=== Task data ===
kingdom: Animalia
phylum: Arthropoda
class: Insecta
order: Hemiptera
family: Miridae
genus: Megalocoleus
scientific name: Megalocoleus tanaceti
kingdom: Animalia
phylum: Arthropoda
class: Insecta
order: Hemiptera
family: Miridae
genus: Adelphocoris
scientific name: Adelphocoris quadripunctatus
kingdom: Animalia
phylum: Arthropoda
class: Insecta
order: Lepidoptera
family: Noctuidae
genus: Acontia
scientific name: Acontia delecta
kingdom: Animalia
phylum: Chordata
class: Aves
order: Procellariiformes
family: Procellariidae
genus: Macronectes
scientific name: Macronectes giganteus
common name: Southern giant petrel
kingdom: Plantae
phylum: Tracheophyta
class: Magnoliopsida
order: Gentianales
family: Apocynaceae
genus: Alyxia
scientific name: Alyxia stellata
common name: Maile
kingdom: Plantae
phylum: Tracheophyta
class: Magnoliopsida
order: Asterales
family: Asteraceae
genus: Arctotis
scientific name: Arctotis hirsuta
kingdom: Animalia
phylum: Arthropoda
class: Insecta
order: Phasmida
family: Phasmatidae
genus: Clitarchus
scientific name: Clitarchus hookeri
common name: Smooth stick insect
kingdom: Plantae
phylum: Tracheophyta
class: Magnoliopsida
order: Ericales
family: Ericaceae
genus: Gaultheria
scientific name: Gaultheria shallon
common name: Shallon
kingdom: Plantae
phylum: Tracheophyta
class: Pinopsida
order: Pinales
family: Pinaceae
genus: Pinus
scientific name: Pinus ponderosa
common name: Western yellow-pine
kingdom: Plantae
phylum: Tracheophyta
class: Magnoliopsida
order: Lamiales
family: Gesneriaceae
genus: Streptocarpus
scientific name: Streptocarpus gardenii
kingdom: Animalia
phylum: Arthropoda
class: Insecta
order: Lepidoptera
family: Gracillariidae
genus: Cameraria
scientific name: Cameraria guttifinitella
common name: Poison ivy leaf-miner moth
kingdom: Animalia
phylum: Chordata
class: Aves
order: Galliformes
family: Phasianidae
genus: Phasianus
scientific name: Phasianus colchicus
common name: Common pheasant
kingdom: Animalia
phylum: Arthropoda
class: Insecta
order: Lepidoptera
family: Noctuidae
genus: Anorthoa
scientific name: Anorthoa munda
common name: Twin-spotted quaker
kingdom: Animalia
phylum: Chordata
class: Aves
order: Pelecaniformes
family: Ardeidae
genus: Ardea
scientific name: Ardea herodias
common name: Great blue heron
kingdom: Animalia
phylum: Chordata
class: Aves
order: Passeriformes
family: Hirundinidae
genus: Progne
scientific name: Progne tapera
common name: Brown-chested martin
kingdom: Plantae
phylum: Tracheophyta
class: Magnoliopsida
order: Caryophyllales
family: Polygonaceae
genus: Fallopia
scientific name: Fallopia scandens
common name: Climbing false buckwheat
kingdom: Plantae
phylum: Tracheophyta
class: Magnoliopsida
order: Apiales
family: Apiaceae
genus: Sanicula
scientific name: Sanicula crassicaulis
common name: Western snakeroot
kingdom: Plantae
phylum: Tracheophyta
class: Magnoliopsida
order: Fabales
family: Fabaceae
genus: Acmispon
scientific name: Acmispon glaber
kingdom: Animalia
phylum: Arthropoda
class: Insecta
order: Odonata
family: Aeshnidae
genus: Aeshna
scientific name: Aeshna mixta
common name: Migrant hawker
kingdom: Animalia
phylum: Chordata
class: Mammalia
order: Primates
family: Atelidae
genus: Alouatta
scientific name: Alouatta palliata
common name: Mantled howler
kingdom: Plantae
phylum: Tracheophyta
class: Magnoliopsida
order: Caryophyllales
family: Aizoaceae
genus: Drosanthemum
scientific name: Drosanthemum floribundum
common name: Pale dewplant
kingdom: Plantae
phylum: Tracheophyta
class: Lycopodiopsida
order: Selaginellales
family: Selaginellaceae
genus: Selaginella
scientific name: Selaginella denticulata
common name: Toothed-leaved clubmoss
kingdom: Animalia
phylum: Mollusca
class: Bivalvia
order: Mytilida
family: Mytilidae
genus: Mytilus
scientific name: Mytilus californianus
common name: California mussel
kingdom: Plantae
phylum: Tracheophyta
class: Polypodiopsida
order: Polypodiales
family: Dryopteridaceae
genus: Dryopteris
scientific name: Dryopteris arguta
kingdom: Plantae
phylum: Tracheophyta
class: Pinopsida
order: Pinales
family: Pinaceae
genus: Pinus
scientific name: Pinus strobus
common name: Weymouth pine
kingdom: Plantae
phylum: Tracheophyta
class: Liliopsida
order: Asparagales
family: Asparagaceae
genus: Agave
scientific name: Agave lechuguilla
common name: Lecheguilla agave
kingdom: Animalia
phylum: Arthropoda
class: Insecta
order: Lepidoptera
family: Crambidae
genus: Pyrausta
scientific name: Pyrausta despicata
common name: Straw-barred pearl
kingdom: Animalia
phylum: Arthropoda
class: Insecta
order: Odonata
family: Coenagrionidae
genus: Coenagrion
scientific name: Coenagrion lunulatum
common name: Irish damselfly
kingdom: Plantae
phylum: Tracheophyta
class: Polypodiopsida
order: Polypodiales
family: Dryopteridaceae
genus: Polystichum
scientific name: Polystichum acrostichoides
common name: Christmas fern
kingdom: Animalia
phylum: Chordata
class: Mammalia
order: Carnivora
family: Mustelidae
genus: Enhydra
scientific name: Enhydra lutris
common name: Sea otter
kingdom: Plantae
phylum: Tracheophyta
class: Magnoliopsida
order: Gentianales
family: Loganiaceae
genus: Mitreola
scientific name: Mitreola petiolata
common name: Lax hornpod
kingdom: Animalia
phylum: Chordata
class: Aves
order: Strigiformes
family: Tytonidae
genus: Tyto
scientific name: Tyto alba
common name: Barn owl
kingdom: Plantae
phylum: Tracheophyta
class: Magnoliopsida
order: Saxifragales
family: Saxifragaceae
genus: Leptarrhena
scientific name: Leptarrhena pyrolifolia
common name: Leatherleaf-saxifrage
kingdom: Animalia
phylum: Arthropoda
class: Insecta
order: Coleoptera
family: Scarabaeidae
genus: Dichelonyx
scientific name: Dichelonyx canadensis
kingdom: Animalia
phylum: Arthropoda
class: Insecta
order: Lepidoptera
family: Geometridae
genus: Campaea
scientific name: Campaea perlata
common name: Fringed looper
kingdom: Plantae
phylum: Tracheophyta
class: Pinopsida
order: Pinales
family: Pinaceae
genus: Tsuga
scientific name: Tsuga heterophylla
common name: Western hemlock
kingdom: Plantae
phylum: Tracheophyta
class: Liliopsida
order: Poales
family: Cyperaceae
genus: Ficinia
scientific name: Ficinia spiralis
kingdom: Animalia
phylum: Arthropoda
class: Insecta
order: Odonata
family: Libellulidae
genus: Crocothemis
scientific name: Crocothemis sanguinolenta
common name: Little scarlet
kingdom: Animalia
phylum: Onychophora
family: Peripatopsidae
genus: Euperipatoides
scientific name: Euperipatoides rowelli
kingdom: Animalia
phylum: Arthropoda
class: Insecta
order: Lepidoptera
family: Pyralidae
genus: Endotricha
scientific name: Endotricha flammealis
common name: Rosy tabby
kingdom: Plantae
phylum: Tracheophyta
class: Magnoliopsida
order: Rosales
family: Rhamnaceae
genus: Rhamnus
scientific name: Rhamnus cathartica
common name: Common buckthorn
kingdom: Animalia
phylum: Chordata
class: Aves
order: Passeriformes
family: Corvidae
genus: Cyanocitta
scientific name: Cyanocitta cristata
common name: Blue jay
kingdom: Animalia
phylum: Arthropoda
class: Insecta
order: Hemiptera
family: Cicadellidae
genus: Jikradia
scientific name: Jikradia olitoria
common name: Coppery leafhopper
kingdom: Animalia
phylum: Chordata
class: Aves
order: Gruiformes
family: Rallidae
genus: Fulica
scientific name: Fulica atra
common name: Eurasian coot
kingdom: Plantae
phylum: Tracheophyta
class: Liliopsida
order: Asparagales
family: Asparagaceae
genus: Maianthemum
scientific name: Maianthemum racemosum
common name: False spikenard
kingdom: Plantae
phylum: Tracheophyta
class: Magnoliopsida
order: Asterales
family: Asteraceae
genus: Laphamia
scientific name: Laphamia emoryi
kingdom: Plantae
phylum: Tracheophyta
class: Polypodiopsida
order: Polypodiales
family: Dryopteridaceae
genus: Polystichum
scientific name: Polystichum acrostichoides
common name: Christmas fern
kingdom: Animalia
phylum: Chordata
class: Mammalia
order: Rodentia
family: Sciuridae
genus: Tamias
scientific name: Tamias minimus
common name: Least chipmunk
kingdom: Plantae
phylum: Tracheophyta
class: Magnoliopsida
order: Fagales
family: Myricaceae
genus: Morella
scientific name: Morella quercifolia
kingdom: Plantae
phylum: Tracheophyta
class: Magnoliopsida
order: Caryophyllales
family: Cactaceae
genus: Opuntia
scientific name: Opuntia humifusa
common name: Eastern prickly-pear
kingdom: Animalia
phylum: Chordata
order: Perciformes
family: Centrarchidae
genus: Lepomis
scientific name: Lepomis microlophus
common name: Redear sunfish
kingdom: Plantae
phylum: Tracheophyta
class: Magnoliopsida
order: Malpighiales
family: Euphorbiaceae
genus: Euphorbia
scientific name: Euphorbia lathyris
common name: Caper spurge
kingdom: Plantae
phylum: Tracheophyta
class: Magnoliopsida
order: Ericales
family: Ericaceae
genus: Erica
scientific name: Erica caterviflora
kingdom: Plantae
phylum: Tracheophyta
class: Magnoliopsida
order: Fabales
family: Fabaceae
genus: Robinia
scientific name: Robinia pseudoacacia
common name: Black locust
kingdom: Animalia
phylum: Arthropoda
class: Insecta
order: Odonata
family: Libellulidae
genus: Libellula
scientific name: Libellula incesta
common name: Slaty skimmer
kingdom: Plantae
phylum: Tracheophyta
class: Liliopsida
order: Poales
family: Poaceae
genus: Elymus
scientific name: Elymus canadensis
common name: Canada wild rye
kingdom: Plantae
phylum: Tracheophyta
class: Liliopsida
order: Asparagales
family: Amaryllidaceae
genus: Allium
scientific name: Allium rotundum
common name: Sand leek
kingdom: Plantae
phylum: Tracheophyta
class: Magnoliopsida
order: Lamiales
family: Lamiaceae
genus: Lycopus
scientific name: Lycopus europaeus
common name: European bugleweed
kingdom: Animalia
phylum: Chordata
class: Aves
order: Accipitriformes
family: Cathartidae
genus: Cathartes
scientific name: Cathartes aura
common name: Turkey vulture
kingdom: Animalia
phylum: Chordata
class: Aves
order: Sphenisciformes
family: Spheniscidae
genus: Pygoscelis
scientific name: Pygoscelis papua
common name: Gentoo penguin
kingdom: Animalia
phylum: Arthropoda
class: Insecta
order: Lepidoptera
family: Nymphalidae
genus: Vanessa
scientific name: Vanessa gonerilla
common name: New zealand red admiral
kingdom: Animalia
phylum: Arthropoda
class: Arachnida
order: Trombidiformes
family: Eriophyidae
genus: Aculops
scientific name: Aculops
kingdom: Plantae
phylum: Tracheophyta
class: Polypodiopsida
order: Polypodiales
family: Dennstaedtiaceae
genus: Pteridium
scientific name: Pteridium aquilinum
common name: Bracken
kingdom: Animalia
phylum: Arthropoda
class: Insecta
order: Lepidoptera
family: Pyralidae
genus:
===
[Exercise instructions]
Can you format everything in the rows above, from the very first line down to the line containing "common name: Great blue heron", with both of those lines included, as a JSON list of strings, one string per line and blank lines left out?

[Reply]
[
  "kingdom: Animalia",
  "phylum: Arthropoda",
  "class: Insecta",
  "order: Hemiptera",
  "family: Miridae",
  "genus: Megalocoleus",
  "scientific name: Megalocoleus tanaceti",
  "kingdom: Animalia",
  "phylum: Arthropoda",
  "class: Insecta",
  "order: Hemiptera",
  "family: Miridae",
  "genus: Adelphocoris",
  "scientific name: Adelphocoris quadripunctatus",
  "kingdom: Animalia",
  "phylum: Arthropoda",
  "class: Insecta",
  "order: Lepidoptera",
  "family: Noctuidae",
  "genus: Acontia",
  "scientific name: Acontia delecta",
  "kingdom: Animalia",
  "phylum: Chordata",
  "class: Aves",
  "order: Procellariiformes",
  "family: Procellariidae",
  "genus: Macronectes",
  "scientific name: Macronectes giganteus",
  "common name: Southern giant petrel",
  "kingdom: Plantae",
  "phylum: Tracheophyta",
  "class: Magnoliopsida",
  "order: Gentianales",
  "family: Apocynaceae",
  "genus: Alyxia",
  "scientific name: Alyxia stellata",
  "common name: Maile",
  "kingdom: Plantae",
  "phylum: Tracheophyta",
  "class: Magnoliopsida",
  "order: Asterales",
  "family: Asteraceae",
  "genus: Arctotis",
  "scientific name: Arctotis hirsuta",
  "kingdom: Animalia",
  "phylum: Arthropoda",
  "class: Insecta",
  "order: Phasmida",
  "family: Phasmatidae",
  "genus: Clitarchus",
  "scientific name: Clitarchus hookeri",
  "common name: Smooth stick insect",
  "kingdom: Plantae",
  "phylum: Tracheophyta",
  "class: Magnoliopsida",
  "order: Ericales",
  "family: Ericaceae",
  "genus: Gaultheria",
  "scientific name: Gaultheria shallon",
  "common name: Shallon",
  "kingdom: Plantae",
  "phylum: Tracheophyta",
  "class: Pinopsida",
  "order: Pinales",
  "family: Pinaceae",
  "genus: Pinus",
  "scientific name: Pinus ponderosa",
  "common name: Western yellow-pine",
  "kingdom: Plantae",
  "phylum: Tracheophyta",
  "class: Magnoliopsida",
  "order: Lamiales",
  "family: Gesneriaceae",
  "genus: Streptocarpus",
  "scientific name: Streptocarpus gardenii",
  "kingdom: Animalia",
  "phylum: Arthropoda",
  "class: Insecta",
  "order: Lepidoptera",
  "family: Gracillariidae",
  "genus: Cameraria",
  "scientific name: Cameraria guttifinitella",
  "common name: Poison ivy leaf-miner moth",
  "kingdom: Animalia",
  "phylum: Chordata",
  "class: Aves",
  "order: Galliformes",
  "family: Phasianidae",
  "genus: Phasianus",
  "scientific name: Phasianus colchicus",
  "common name: Common pheasant",
  "kingdom: Animalia",
  "phylum: Arthropoda",
  "class: Insecta",
  "order: Lepidoptera",
  "family: Noctuidae",
  "genus: Anorthoa",
  "scientific name: Anorthoa munda",
  "common name: Twin-spotted quaker",
  "kingdom: Animalia",
  "phylum: Chordata",
  "class: Aves",
  "order: Pelecaniformes",
  "family: Ardeidae",
  "genus: Ardea",
  "scientific name: Ardea herodias",
  "common name: Great blue heron"
]